David Ojeda All posts

Can't stop playing

· Reading time: 2 min

I had a femur fracture at the age of six, just one day before my kindergarten graduation event, and I had to lie in bed with a plaster cast for an entire summer. For close to three months, I couldn't go outside to play, to run, to be a kid.

But I could play videogames. And that's what I did.

I don't have recollection of being a good player at that age, I probably wasn't, but I like to think that I was, and that I actually found all shortcuts of Mario Kart in the Nintendo 64. In reality, maybe it was my brothers' playing and I had a disconnected controller in my hands that whole time.

But go figure.

I've been playing videogames since I can remember. By the time I could hold on to a controller, I had a huge inheritance from my older brothers already in place; all of their consoles and games.

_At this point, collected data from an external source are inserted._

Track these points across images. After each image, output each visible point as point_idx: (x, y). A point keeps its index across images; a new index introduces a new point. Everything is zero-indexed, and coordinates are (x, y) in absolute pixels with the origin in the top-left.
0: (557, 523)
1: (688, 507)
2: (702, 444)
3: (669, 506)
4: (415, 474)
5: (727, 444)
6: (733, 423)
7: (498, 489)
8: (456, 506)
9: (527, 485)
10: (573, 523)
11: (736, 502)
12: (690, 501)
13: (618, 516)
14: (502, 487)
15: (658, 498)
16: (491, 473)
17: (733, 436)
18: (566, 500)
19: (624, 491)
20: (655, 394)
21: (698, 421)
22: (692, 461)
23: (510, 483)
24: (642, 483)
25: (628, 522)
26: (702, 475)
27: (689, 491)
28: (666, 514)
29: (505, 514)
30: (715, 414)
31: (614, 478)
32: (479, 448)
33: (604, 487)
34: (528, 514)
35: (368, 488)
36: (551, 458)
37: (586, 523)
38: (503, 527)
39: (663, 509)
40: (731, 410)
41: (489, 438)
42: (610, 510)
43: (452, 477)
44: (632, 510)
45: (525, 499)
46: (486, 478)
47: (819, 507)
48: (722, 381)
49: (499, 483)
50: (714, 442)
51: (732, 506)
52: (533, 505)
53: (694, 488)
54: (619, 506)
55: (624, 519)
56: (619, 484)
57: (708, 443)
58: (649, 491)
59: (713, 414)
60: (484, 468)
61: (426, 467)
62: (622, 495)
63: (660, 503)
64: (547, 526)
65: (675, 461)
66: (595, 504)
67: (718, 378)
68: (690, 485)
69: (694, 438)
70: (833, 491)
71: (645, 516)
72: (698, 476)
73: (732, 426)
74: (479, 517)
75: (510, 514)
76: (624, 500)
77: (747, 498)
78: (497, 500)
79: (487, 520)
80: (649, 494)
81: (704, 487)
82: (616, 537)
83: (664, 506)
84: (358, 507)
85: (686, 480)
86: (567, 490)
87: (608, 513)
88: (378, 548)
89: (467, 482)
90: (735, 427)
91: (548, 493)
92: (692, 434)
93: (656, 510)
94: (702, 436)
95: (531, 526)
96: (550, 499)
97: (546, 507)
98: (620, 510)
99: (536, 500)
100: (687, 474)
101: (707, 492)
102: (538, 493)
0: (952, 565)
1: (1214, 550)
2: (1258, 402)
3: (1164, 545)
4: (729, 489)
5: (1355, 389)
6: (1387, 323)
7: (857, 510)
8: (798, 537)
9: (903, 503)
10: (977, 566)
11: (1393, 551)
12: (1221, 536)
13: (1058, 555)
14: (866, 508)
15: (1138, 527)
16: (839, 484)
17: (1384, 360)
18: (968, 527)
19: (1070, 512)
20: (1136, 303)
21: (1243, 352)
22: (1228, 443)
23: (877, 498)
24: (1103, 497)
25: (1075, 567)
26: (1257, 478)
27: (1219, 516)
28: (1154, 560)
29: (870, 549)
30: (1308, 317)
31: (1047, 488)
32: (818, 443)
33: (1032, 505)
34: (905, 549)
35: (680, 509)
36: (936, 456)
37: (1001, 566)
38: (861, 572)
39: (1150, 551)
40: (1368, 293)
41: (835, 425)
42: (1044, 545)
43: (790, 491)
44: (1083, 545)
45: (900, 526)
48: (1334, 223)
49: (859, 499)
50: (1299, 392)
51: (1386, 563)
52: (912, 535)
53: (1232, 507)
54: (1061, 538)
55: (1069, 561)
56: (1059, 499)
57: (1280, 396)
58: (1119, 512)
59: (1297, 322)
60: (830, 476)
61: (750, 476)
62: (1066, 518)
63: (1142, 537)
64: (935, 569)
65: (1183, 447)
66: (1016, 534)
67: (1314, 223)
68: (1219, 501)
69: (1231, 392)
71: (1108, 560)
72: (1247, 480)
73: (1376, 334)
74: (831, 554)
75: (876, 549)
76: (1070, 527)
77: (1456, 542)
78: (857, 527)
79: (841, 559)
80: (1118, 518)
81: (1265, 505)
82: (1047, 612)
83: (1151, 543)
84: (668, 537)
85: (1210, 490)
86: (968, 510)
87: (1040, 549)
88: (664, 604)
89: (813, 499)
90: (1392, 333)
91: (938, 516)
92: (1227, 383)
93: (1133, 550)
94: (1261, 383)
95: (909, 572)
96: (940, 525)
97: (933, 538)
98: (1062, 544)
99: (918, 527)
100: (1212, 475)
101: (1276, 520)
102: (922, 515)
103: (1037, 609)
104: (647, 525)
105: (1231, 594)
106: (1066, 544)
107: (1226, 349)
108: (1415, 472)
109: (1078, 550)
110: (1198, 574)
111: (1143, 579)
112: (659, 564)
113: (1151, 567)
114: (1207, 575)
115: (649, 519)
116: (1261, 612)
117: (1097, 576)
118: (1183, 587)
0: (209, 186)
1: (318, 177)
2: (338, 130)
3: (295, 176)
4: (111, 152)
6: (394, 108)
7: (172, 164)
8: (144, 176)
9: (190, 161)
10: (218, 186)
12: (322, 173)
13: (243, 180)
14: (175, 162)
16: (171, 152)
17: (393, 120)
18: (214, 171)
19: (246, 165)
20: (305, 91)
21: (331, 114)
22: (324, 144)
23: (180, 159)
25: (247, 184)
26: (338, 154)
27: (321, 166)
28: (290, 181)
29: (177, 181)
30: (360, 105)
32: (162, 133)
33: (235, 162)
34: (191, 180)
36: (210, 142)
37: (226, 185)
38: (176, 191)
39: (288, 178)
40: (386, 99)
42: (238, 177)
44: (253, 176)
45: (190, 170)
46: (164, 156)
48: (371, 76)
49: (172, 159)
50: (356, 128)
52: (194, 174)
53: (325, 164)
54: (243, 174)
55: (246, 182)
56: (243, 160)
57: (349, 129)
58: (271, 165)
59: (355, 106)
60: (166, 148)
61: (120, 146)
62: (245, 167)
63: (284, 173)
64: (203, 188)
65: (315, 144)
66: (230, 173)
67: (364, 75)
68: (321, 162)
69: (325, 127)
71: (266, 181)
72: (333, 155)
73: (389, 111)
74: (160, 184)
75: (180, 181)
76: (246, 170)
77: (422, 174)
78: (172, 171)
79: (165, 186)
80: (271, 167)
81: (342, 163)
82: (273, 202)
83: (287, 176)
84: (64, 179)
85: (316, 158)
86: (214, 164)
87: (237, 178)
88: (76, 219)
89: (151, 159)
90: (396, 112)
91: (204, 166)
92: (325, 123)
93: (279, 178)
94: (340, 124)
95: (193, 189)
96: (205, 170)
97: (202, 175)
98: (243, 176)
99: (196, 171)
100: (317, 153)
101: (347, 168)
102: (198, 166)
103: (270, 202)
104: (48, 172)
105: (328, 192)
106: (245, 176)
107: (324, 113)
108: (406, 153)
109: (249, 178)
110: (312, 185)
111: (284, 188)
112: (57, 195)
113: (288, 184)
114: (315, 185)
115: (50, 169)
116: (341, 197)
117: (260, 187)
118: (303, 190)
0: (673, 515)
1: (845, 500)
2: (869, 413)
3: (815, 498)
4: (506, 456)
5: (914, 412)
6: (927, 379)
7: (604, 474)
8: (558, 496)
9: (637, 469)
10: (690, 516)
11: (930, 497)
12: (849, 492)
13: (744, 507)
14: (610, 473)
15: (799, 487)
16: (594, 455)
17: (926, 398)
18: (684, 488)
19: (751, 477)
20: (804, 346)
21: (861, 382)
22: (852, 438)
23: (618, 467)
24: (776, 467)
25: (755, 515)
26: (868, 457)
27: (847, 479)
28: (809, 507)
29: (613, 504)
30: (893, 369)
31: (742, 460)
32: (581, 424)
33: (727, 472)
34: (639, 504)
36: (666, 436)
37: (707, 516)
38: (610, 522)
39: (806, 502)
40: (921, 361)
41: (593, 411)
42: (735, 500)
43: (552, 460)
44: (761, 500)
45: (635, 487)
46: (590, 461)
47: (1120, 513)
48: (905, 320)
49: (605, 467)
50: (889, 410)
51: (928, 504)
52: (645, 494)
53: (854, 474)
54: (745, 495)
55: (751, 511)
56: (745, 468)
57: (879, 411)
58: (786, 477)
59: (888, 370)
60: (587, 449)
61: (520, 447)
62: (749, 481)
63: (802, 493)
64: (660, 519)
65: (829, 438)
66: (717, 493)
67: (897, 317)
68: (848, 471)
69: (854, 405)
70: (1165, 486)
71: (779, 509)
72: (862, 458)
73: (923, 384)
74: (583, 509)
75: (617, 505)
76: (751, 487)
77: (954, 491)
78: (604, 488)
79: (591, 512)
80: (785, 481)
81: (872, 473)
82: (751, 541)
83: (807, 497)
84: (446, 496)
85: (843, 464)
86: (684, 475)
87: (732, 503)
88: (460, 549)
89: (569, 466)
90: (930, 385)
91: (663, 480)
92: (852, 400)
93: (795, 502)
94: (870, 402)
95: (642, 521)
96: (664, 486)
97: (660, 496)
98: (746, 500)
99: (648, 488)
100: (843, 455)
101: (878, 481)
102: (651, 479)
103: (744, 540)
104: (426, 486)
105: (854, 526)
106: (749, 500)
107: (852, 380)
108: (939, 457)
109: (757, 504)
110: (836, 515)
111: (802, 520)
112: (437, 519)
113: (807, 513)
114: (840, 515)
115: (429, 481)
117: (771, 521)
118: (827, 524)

Some of my most fond memories of my childhood involve playing videogames with one of my brothers, watching him beat other random strangers on the internet at StarCraft; or bringing three TVs and three Xboxes to my house to do a LAN party of Gears of War until sunrise with my friends; or even just me playing alone in my room, trying to find where I needed to go in Zelda's Ocarina of Time by using a physical Spanish-English dictionary.

My point is, since then, playing videogames has been a part of me, of my personality. To some extent, it describes a huge part of me.

I constantly joke about, in a not-so-joking way, that I'll consider myself old only when my younger siblings can beat me at any videogame. I'm in my 30s while writing this, and that hasn't happened yet.

The problem is, I do consider this an addiction now.

If I stay away from gaming for too long, I feel anxious. I feel I'm missing something. And this is only true for competitive games.

I need to show to some random stranger on the internet that I can beat them at Overwatch. I need to showcase those hard-earned skills. If I don't do it, if I can't beat them, am I still me?

Having spent that much time playing videogames, internalizing them as part of my identity, the moment I stop spending that time doing it, it throws me into flux.

Some say that people never actually stops being addicted to something, they just replace one addiction with another. From alcoholic to hardcore rock-climber; from smoker to Iron Man runner; from hardcore competitive gamer to... what?

Well, here's what I'm trying.

I'm now dedicating the time I used to spend on video games to various activities that complement gaming, without completely giving it up.

Instead of spending 15 hours a week on video games, I might only play four now, and spread the rest between playing pádel, exercising, learning Portuguese, reading, and writing more.